For the data outcome of the current project, see the data/outcome_of_current_project
folder.
- The file
people_of_paris_with_profession_tags_1839_1922.csv
contains the data with an additional column of tags for complete Paris. - The file
street_wise_people_of_richelieu_with_profession_tags_1839_1922.json
contains the data of people belonging to the Richelieu district grouped based on the street name and number.
The structure of the files is detailed in the respective folders.
The pipeline is detailed at report and coded through the Jupyter notebooks. Five notebooks are used for this project. The notebooks must be viewed/processed in the same order as mentioned here.
add_correct_page_numbers.ipynb
: The dataset obtained from the previous project contained the page number that did not correspond to the pages numbers of the scanned documents on Gallica. This notebook adds the page number to all the entries that help in accessing the scanned directories.creating_french_dictionary_words_set.ipynb
: The notebook is used to read the language dictionaries provided by ortolang and Prolex-Unitex and create a JSON file of correctly spelled words with the root word (lemma) as the key and the list of derived words (flexions) as the values.cleaning_special_characters.ipynb
: During the OCR process, some symbols and alphabets were misinterpreted as special characters. This notebook is used to rectify and remove the non-alphanumeric characters present in the professions.cleaning_and_creating_tags.ipynb
: The professions are broken down and added as tags to the data point. This is the most important notebook that contains the steps and commentary on how the profession strings are converted into tags.plots_for_results_generator.ipynb
: The notebook is used to produce the plots required to analyze the result.
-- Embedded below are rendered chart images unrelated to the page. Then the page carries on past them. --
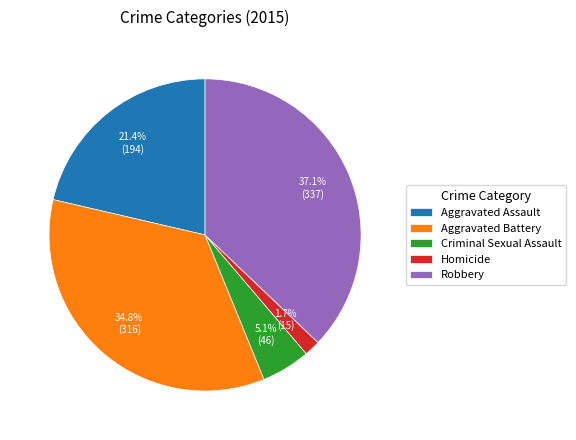

To the nearest percent, what is the difference between the largest and smallest slice percentages?

35%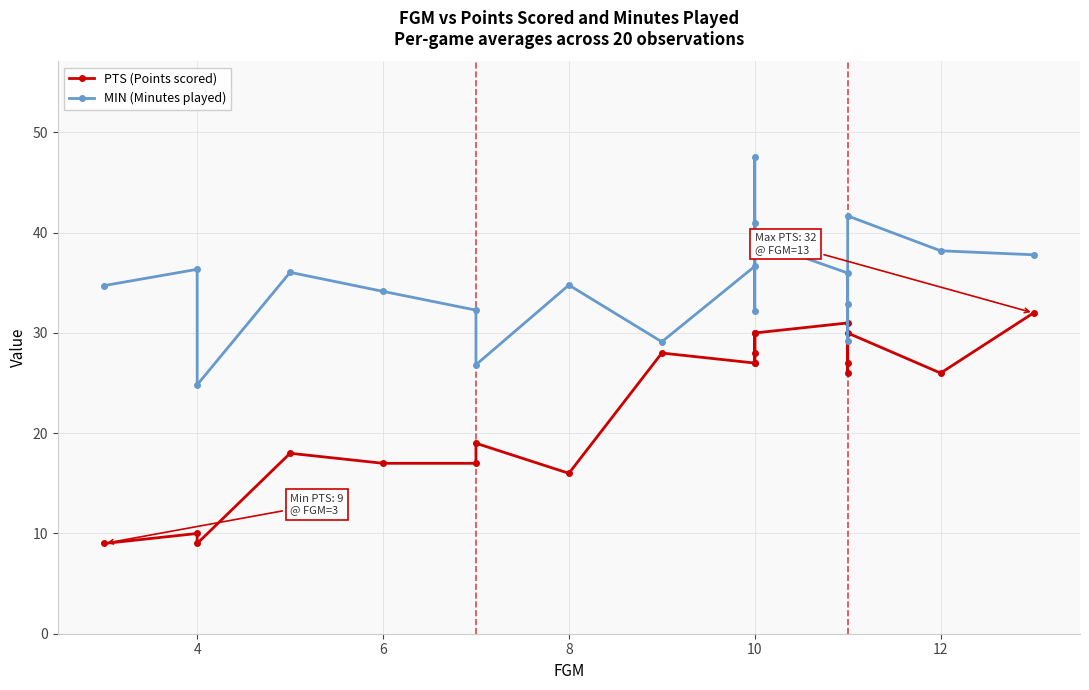

True or false: MIN (Minutes played) and PTS (Points scored) intersect in this chart.

False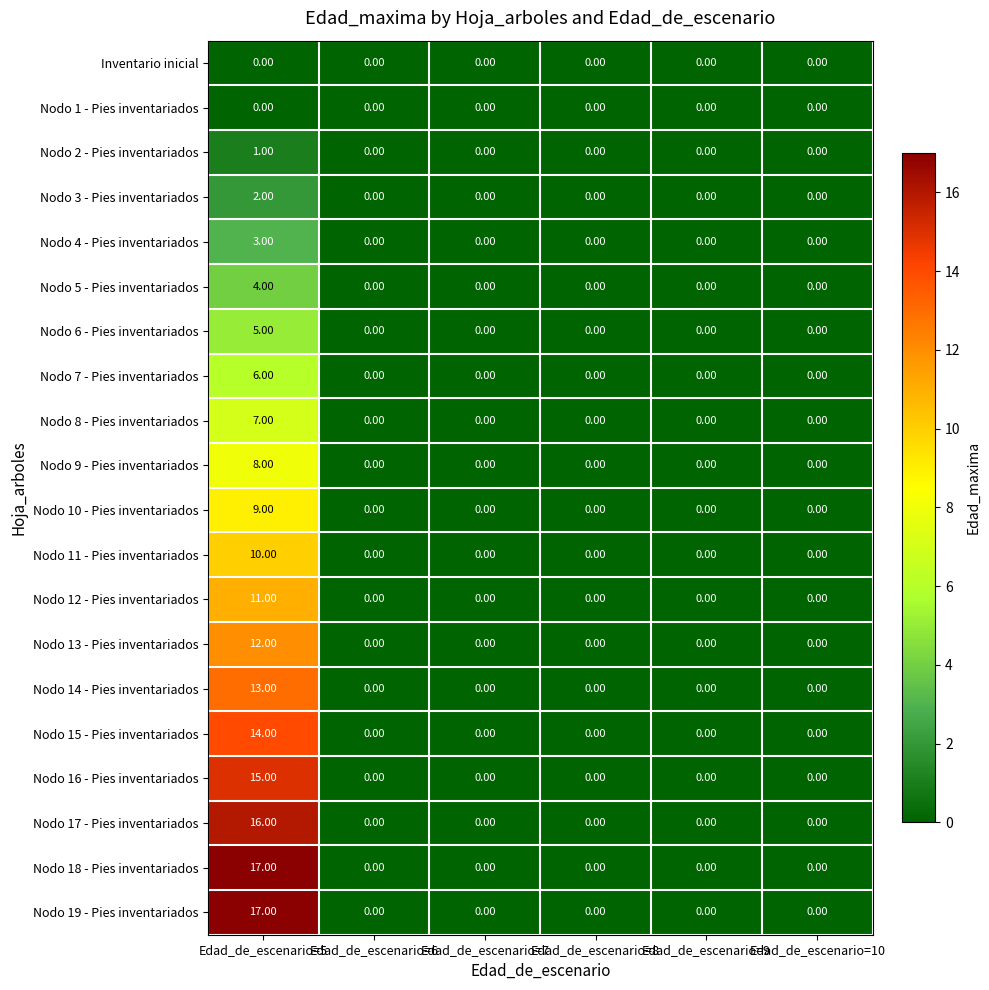

How many distinct data groups are displayed?

20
├── README.md <- The top-level README for using this project.
│
├── data <- The canonical data sets are used in the notebooks are placed in the subdirectories.
├──from_previous_project <- The folder contains the data outcome of the previous project.
├──outcome_of_current_project <- The folder contains the outcome of the current project
├──external_data <- The folder contains the additional datasets used in the project. For this project, the external datasets used were the language dictionaries and street names.
├──intermediate_steps <- The folder will contain any data produced during the process of the project.
│
├── notebooks <- Jupyter notebooks used in the project.
|
└── documents: The directory contains the report describing the algorithm and the results.